**To do:**
Could you continue the calculus passage on the order of contact of plane curves, starting right after its last sentence?

**Study text:**

__________________________________________________

# Calculus

## Applications of the Derivative # Osculating Curves

## Order of Contact of Plane Curves

Let $$y = f\left( x \right)$$ and $$y = g\left( x \right)$$ be two plane curves, which osculate at the point $${M_0}\left( {{x_0},{y_0}} \right)$$ $$\left({\text{Figure }1}\right)$$ and have derivatives up to the $$\left( {n + 1} \right)$$th order inclusively.

It is said that the curves $$y = f\left( x \right)$$ and $$y = g\left( x \right)$$ have a contact of order $$n$$ at the point $${M_0}\left( {{x_0},{y_0}} \right)$$ if the following conditions hold:

$f\left( {{x_0}} \right) = g\left( {{x_0}} \right),\;\;\;f'\left( {{x_0}} \right) = g'\left( {{x_0}} \right),\;\;\;f^{\prime\prime}\left( {{x_0}} \right) = g^{\prime\prime}\left( {{x_0}} \right),\ldots,\;\;\;{f^{\left( n \right)}}\left( {{x_0}} \right) = {g^{\left( n \right)}}\left( {{x_0}} \right),\;\;\;{f^{\left( {n + 1} \right)}}\left( {{x_0}} \right) \ne {g^{\left( {n + 1} \right)}}\left( {{x_0}} \right).$

In particular, if $$n = 1,$$ the curves $$y = f\left( x \right)$$ and $$y = g\left( x \right)$$ have a common tangent line.

__________________________________________________

Stored records:
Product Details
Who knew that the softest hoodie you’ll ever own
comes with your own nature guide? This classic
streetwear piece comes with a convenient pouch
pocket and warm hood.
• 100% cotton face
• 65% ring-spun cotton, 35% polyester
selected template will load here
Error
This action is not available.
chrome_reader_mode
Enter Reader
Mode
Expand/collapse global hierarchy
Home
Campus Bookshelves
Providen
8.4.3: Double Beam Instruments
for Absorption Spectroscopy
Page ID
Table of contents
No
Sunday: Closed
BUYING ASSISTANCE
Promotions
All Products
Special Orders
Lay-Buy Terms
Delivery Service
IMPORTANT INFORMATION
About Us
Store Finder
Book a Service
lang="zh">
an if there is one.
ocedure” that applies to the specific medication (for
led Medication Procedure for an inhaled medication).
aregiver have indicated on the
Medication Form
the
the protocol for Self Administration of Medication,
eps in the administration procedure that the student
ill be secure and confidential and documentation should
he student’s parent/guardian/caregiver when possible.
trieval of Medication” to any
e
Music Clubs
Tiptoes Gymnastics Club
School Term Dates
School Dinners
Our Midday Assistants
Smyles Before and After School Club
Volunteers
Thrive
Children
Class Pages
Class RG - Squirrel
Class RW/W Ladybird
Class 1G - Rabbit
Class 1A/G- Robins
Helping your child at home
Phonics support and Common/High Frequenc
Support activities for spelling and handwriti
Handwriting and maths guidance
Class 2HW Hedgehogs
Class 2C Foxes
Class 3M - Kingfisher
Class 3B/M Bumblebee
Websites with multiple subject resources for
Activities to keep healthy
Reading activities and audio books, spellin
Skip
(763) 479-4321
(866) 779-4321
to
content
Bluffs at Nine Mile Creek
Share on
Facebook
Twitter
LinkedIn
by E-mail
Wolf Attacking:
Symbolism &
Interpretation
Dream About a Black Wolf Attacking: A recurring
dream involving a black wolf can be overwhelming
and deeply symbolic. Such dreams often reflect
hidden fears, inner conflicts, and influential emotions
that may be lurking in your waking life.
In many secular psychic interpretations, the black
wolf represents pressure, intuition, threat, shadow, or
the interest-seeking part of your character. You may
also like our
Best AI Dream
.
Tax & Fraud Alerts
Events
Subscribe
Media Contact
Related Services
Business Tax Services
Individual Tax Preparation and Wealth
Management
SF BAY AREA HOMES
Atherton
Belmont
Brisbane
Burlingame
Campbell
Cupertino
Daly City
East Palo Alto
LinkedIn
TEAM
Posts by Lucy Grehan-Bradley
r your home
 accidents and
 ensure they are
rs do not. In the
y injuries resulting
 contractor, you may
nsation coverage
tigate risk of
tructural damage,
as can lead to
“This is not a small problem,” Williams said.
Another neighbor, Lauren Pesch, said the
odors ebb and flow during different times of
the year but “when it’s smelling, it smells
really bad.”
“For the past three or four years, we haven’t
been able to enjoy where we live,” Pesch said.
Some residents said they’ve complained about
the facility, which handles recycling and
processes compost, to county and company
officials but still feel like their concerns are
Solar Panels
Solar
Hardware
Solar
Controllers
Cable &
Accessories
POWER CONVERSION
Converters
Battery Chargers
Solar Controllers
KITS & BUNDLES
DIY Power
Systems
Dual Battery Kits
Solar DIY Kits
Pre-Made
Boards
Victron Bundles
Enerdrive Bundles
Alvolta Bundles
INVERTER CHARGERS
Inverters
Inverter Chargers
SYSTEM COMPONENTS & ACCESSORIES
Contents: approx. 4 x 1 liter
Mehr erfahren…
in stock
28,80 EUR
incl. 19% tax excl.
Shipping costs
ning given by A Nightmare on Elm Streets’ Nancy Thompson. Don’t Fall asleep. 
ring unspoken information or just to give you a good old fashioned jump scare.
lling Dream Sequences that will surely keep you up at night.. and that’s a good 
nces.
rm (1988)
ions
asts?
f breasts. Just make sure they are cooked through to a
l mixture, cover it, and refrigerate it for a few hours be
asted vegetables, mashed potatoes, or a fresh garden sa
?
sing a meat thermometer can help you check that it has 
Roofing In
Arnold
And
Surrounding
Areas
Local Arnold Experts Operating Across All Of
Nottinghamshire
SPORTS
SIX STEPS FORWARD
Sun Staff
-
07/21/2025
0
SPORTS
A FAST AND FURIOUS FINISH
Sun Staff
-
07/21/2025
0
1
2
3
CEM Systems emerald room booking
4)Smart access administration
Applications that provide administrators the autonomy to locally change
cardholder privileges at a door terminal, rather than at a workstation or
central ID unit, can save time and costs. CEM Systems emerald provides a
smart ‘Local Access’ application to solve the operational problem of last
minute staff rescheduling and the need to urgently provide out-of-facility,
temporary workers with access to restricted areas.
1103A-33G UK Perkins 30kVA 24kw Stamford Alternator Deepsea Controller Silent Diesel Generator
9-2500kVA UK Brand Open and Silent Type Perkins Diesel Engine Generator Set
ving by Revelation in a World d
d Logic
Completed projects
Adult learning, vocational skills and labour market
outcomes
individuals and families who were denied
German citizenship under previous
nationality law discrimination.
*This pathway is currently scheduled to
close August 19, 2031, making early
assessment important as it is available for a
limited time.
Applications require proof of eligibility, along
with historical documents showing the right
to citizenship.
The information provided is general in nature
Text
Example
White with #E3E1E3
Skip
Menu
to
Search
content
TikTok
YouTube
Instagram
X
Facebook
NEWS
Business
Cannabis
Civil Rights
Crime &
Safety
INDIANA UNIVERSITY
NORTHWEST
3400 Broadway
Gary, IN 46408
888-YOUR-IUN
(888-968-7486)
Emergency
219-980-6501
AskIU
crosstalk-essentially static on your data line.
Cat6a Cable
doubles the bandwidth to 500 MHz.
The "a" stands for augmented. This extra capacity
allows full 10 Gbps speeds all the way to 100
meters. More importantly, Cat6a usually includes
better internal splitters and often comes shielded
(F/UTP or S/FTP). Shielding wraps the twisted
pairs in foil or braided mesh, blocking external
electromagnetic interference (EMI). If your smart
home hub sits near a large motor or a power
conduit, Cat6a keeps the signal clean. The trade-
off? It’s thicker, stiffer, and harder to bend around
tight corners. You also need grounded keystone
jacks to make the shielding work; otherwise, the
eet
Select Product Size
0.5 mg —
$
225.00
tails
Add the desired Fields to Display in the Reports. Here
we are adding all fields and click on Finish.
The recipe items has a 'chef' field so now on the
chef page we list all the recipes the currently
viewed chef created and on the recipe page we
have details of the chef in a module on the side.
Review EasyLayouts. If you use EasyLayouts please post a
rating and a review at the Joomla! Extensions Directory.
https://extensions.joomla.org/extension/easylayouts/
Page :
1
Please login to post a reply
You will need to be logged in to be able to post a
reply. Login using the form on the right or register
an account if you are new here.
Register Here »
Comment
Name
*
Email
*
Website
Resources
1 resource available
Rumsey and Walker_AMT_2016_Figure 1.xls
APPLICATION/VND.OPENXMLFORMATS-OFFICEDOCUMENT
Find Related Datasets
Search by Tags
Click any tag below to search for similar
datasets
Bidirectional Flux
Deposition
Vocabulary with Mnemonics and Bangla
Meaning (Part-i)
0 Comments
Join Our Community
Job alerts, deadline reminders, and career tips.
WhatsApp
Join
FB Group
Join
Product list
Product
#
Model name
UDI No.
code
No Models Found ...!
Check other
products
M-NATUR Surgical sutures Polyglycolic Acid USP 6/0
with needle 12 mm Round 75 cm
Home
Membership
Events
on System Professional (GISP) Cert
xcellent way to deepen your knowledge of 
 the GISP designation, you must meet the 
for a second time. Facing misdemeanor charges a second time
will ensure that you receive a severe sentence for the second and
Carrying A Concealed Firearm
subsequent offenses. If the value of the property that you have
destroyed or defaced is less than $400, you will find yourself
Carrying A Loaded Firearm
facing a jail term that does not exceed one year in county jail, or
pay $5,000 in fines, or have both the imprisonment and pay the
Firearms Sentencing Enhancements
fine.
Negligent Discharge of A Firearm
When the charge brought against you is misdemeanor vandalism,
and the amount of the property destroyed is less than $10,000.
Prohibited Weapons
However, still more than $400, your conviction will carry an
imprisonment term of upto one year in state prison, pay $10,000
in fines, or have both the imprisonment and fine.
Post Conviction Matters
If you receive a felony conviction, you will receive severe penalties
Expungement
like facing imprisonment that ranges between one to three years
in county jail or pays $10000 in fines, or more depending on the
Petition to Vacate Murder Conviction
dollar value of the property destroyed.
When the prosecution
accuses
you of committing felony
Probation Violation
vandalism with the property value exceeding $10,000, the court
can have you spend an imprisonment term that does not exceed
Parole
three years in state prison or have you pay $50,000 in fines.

__________________________________________________

**Response to the task:**
The case $$n = 0$$ means that the curves have a common point $${M_0}\left( {{x_0},{y_0}} \right):$$ $$f\left( {{x_0}} \right) = g\left( {{x_0}} \right),$$ but their first derivatives do not coincide: $$f'\left( {{x_0}} \right) \ne g'\left( {{x_0}} \right).$$ In this case, the curves simply intersect at the point $${M_0}.$$

We can consider the difference between the functions $$\varphi \left( x \right) = g\left( x \right) - f\left( x \right)$$ in a neighborhood of the point $${x_0}$$ and expand it in a Taylor series with Peano's form of remainder. If the curves $$g\left( x \right)$$ and $$f\left( x \right)$$ have the $$n$$th order contact, then the first $$n$$ terms of the series are zero and the difference $$\varphi \left( x \right)$$ is represented as

$\varphi \left( x \right) = \frac{{{\varphi ^{\left( {n + 1} \right)}}\left( {{x_0}} \right) + \alpha }}{{\left( {n + 1} \right)!}}{\left( {x - {x_0}} \right)^{n + 1}} = \frac{{{g^{\left( {n + 1} \right)}}\left( {{x_0}} \right) - {f^{\left( {n + 1} \right)}}\left( {{x_0}} \right) + \alpha }}{{\left( {n + 1} \right)!}} \cdot {\left( {x - {x_0}} \right)^{n + 1},}$

that is proportional to $${\left( {x - {x_0}} \right)^{n + 1}}.$$ Consequently, for even values of $$n,$$ the difference $$\varphi \left( x \right)$$ has opposite signs to the left and right of the point of contact $${M_0}.$$ The particular case $$n = 0$$ was considered above.

For odd $$n,$$ the curves $$y = f\left( x \right)$$ and $$y = g\left( x \right)$$ osculate each other at the point $${M_0}$$ without mutual intersection.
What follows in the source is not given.